(Data records)
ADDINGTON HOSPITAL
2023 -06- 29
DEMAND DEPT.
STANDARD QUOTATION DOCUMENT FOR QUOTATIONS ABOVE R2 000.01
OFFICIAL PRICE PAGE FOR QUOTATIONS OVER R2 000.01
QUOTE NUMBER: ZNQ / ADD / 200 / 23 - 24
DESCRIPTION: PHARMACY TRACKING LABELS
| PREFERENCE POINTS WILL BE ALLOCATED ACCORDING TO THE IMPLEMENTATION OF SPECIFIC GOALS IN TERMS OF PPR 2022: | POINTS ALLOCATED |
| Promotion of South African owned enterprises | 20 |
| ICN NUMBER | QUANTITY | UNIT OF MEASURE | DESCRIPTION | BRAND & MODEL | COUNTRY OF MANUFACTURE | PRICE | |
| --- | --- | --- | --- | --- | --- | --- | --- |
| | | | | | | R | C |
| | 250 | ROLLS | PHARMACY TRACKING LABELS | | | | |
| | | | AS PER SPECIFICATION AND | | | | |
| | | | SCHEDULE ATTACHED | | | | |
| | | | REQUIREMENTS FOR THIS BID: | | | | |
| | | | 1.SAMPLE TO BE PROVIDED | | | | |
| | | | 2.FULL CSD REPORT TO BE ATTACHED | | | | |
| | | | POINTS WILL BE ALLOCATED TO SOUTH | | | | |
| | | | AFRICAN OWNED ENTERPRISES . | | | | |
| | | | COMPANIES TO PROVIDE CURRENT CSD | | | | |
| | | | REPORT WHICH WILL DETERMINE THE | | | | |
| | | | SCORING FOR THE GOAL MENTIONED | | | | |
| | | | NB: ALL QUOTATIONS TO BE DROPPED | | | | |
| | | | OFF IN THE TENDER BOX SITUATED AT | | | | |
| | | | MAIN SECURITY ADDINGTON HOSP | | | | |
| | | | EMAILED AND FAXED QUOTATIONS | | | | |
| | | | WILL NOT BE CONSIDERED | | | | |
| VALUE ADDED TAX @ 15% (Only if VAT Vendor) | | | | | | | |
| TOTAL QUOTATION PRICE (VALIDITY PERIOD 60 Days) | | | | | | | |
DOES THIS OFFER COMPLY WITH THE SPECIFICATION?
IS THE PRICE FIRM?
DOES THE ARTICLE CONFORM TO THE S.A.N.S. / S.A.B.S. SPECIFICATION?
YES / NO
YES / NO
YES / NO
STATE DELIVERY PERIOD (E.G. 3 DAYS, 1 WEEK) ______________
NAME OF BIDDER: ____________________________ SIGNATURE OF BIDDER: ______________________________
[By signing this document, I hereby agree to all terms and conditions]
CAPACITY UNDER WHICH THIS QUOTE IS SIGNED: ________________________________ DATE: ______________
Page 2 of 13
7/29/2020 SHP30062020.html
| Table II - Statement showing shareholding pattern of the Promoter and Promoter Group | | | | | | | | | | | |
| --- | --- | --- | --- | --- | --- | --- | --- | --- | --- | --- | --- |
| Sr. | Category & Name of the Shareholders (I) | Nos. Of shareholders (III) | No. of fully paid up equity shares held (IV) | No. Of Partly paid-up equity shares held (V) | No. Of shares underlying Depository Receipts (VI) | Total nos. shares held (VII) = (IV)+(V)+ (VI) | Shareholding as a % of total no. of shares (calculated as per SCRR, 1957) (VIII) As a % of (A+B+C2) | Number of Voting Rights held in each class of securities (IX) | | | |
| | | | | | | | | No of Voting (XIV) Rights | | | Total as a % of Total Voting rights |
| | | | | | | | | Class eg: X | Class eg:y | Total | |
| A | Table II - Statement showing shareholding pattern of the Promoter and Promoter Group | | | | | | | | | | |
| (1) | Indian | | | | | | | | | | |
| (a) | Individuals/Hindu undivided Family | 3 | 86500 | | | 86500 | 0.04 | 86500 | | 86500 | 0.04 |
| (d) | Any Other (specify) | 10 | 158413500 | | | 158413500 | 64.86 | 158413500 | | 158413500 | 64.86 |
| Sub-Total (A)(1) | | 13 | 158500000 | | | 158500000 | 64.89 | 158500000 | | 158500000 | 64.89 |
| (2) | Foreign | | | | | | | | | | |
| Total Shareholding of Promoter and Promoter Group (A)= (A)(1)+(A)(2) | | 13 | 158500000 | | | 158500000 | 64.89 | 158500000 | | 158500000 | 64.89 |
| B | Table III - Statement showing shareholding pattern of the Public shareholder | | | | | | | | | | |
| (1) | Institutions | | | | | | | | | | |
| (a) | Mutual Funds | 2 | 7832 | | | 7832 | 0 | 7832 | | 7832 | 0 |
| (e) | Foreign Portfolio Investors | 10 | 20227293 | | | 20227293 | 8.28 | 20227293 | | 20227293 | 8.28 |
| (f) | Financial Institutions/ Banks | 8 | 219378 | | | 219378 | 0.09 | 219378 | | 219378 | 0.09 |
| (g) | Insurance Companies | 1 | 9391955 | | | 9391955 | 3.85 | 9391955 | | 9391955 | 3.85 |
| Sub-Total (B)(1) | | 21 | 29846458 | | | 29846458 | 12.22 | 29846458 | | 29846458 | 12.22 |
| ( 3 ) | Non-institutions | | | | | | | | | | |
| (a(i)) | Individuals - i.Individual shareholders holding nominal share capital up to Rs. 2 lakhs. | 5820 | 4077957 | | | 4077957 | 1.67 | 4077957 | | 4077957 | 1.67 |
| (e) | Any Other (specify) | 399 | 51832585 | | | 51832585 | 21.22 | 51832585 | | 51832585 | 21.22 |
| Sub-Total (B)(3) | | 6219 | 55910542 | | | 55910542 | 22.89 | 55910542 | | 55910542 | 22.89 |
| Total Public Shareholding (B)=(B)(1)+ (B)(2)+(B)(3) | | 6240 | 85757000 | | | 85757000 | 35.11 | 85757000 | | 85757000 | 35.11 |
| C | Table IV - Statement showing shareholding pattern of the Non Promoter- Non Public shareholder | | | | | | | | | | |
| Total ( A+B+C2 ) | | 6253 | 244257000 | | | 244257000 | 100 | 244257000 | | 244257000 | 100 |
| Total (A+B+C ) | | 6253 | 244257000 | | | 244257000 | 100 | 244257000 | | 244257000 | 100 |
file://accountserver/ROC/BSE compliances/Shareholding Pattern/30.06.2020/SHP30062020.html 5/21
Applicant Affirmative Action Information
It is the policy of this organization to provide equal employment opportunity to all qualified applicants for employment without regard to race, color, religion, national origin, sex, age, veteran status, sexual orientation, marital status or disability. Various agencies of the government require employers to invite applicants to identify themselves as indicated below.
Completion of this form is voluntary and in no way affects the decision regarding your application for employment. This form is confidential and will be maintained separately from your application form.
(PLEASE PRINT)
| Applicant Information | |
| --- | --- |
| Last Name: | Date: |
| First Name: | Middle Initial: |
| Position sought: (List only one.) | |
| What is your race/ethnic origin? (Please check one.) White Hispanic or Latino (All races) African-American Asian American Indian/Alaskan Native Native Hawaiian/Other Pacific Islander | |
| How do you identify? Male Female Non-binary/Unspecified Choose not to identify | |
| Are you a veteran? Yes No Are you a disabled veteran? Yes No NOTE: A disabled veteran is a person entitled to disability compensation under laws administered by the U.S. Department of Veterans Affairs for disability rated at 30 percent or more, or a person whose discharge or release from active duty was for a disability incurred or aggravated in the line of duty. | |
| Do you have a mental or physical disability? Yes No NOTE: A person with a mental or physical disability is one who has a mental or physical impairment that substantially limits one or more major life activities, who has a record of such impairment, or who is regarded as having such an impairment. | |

Problem to solve: Nothing but the lines from the one with "(PLEASE PRINT)" through the final line of the records above should appear, each copied exactly.

Answer for the task:
(PLEASE PRINT)
| Applicant Information | |
| --- | --- |
| Last Name: | Date: |
| First Name: | Middle Initial: |
| Position sought: (List only one.) | |
| What is your race/ethnic origin? (Please check one.) White Hispanic or Latino (All races) African-American Asian American Indian/Alaskan Native Native Hawaiian/Other Pacific Islander | |
| How do you identify? Male Female Non-binary/Unspecified Choose not to identify | |
| Are you a veteran? Yes No Are you a disabled veteran? Yes No NOTE: A disabled veteran is a person entitled to disability compensation under laws administered by the U.S. Department of Veterans Affairs for disability rated at 30 percent or more, or a person whose discharge or release from active duty was for a disability incurred or aggravated in the line of duty. | |
| Do you have a mental or physical disability? Yes No NOTE: A person with a mental or physical disability is one who has a mental or physical impairment that substantially limits one or more major life activities, who has a record of such impairment, or who is regarded as having such an impairment. | |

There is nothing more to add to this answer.